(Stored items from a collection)
# # # #
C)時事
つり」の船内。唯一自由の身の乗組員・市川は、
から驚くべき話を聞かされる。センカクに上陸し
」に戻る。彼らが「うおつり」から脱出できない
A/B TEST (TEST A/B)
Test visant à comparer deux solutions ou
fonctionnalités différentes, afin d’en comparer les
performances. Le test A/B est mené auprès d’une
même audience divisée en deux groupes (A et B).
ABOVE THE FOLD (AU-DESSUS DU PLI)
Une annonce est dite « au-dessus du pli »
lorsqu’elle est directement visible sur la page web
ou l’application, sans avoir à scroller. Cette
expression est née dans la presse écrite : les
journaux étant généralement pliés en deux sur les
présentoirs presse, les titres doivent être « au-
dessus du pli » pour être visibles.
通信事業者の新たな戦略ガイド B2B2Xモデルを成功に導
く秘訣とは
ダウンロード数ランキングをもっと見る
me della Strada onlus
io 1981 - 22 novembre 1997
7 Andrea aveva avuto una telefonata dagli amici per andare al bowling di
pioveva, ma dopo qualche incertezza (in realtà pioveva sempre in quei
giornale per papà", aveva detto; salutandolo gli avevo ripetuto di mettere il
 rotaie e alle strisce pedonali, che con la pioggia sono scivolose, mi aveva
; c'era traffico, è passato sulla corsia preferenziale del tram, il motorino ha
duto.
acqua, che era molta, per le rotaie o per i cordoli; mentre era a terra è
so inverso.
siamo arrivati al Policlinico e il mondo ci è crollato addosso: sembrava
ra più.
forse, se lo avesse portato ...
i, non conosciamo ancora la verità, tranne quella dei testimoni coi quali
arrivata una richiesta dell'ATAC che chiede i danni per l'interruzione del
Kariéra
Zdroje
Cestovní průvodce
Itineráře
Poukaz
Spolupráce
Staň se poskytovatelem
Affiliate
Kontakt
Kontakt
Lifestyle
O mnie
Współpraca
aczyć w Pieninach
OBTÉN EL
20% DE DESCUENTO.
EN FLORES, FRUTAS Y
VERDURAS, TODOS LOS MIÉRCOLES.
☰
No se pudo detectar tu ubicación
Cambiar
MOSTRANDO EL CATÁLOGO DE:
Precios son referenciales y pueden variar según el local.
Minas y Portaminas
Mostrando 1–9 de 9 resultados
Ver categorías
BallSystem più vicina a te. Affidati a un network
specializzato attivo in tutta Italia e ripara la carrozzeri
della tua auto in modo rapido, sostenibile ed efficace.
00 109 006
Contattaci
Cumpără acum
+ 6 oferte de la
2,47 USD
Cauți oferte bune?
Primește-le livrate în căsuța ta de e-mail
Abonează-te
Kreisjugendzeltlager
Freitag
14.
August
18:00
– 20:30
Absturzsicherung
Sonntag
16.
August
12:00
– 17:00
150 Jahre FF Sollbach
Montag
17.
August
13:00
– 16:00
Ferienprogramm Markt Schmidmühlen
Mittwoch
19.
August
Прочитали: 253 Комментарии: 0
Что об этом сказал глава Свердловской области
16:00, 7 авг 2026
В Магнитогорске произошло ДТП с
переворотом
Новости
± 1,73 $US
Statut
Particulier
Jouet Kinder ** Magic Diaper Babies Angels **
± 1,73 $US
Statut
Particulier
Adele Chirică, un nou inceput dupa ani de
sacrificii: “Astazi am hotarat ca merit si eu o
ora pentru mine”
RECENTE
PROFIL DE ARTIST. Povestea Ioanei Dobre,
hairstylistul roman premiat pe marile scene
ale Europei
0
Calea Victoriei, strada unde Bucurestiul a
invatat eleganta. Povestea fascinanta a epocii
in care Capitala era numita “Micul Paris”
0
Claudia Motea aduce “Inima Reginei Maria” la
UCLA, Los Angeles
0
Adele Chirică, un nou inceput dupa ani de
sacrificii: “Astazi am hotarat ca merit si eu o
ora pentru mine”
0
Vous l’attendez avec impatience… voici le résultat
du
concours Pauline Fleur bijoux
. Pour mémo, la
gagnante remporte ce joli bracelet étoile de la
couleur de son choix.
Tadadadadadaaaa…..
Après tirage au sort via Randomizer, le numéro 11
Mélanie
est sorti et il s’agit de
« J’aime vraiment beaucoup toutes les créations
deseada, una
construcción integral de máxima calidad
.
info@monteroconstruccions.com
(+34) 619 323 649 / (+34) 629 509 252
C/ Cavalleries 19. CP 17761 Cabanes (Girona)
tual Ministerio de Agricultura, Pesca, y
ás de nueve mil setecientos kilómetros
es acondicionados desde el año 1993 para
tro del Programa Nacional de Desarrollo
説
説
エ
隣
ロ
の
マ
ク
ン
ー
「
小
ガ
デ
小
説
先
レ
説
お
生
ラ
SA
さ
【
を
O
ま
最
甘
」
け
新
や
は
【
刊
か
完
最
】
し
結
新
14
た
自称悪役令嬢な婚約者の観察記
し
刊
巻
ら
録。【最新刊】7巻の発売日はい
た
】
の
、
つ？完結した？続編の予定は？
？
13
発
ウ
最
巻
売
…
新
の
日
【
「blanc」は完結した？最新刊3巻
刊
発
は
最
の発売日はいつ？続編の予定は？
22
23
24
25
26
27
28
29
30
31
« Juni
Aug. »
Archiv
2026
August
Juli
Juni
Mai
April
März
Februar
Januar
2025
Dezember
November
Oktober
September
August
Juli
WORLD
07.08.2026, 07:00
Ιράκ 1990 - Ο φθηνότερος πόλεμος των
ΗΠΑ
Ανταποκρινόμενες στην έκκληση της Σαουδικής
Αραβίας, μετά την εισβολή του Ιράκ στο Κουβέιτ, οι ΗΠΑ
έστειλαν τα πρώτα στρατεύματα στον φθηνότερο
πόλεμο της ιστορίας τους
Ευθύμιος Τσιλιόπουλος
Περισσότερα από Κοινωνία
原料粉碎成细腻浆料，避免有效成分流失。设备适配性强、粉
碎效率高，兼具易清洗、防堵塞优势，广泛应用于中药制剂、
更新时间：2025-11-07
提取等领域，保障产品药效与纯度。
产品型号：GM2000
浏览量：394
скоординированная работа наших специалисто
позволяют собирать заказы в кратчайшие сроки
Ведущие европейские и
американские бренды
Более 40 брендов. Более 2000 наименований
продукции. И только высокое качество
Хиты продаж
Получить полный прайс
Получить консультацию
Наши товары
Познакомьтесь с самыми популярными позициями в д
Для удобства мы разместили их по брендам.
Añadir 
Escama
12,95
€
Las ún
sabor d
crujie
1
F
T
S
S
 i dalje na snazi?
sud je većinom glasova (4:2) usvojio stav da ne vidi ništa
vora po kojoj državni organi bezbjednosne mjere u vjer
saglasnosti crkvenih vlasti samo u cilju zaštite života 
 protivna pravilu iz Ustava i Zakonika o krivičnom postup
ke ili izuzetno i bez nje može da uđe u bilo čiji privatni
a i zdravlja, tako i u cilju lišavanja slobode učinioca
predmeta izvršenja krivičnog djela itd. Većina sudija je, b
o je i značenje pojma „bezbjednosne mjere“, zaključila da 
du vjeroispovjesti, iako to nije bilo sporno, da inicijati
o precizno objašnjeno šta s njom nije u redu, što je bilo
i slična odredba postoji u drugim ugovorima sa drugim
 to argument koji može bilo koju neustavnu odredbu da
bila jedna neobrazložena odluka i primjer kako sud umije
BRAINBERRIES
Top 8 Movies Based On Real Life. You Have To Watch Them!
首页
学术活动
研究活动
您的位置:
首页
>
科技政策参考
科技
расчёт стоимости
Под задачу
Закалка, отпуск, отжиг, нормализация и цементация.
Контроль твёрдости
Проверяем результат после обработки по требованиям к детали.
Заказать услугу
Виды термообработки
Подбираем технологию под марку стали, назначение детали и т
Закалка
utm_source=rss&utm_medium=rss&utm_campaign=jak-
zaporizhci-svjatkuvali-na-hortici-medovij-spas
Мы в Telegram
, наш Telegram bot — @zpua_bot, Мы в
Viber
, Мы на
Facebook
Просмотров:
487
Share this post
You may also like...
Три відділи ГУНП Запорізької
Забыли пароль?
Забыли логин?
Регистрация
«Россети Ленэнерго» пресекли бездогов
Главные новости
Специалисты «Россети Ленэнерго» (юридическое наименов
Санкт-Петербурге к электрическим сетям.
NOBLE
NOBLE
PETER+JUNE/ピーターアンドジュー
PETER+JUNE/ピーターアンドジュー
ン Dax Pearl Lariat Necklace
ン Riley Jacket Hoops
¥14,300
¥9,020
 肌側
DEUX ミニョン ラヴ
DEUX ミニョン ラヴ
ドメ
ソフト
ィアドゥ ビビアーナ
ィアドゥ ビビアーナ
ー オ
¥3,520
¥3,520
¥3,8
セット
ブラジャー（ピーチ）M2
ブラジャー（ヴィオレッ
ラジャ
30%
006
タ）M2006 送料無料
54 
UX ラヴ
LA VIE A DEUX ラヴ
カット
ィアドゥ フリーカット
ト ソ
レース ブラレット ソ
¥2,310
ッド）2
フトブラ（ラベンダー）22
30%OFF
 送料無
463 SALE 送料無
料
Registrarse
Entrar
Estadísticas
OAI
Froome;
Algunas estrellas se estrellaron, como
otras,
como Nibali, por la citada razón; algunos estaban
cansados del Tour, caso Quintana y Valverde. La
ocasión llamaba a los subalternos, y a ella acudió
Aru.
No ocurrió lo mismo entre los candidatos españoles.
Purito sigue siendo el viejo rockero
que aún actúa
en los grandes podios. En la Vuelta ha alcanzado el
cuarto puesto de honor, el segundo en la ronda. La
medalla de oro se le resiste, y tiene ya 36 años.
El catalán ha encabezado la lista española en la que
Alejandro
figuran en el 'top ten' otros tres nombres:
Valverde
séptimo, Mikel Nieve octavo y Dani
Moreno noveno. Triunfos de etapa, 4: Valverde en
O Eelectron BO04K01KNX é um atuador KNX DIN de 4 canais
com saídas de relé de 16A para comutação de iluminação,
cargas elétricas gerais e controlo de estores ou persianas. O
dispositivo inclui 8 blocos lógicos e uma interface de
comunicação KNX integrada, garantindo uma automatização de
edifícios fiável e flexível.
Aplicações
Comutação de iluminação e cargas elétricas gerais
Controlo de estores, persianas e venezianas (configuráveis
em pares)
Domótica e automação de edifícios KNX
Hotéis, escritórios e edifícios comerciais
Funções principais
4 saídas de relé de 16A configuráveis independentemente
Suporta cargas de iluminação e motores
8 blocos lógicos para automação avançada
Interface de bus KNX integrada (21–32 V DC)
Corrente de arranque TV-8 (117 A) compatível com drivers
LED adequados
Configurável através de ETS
# # # #
[WHAT THE TASK ASKS]: Please turn the data, starting at its very beginning and ending with the line containing "performances. Le test", into a JSON list of strings with one string per line, leaving out blank lines.

[RESPONSE TO THE EXERCISE]:
[
  "C)時事",
  "つり」の船内。唯一自由の身の乗組員・市川は、",
  "から驚くべき話を聞かされる。センカクに上陸し",
  "」に戻る。彼らが「うおつり」から脱出できない",
  "A/B TEST (TEST A/B)",
  "Test visant à comparer deux solutions ou",
  "fonctionnalités différentes, afin d’en comparer les",
  "performances. Le test A/B est mené auprès d’une"
]